The estuary’s local climate is changing and these changes will mean new conditions for the estuary’s ecosystem. The two figures on the slide show temperature and precipitation changes projected for the San Francisco Estuary.
“On our current trajectory, the hottest day of the year in the estuary could be up to ten degrees hotter and even with some climate action, it will still be four to five degrees hotter,” she said. “And depending on the trajectory of future emissions, the wettest day of the year in the estuary could be around 30% wetter than it is now. There remains a lot of research to be done on how these changes will affect the pulse of the estuary – how changes in temperature will affect the alignment of bird migrations and the availability of food, what increased precipitation extremes like this mean for decreased water quality in the estuary, or for improved flood flow conditions for the estuary, and how the estuary can continue to survive and thrive.”
IN CONCLUSION …
Despite all the impacts she just described, Dr. Persad said there is a lot of reason for hope.

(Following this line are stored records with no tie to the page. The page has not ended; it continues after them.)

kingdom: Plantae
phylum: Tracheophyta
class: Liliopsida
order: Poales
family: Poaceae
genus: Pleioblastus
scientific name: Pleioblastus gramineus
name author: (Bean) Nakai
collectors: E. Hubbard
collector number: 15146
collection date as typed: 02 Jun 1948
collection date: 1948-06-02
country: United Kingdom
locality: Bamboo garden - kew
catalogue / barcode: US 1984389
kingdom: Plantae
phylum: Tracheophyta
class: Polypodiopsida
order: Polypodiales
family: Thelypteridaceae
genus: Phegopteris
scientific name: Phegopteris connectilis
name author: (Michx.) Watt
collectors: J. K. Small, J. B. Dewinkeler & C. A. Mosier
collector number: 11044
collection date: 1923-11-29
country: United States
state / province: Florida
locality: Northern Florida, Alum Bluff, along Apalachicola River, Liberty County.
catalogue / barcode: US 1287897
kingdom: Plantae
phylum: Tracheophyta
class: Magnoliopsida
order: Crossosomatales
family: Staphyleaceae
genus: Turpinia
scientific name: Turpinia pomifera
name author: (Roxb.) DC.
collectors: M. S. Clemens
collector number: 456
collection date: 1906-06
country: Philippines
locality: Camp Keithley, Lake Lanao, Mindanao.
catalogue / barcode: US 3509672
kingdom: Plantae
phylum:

“The hopeful thing that I see about having these numbers and data to show you about the things that are coming down the pike for the estuary and the state is that it means that we know enough to act,” she said. “Imagine how much worse this would be if all of these changes were coming and we had no idea. So we can continue and accelerate the actions that we’re taking to reduce our heat trapping emissions so that the worst of these projected impacts never manifest, and we can take action to adapt and prepare for the impacts that we know are coming before they get here.”
“I encourage all of you to think at every step about how these climate change impacts are going to affect the issues and your decisions,” she continued. “Think about how you can bring the data and information that is available to us now into the decisions that you’re making to enhance the resilience of the system. Think about the partnerships you can build with other scientists, with stakeholders, with practitioners, to center these impacts in how you’re making decisions going forward and create more resilience for all of us.”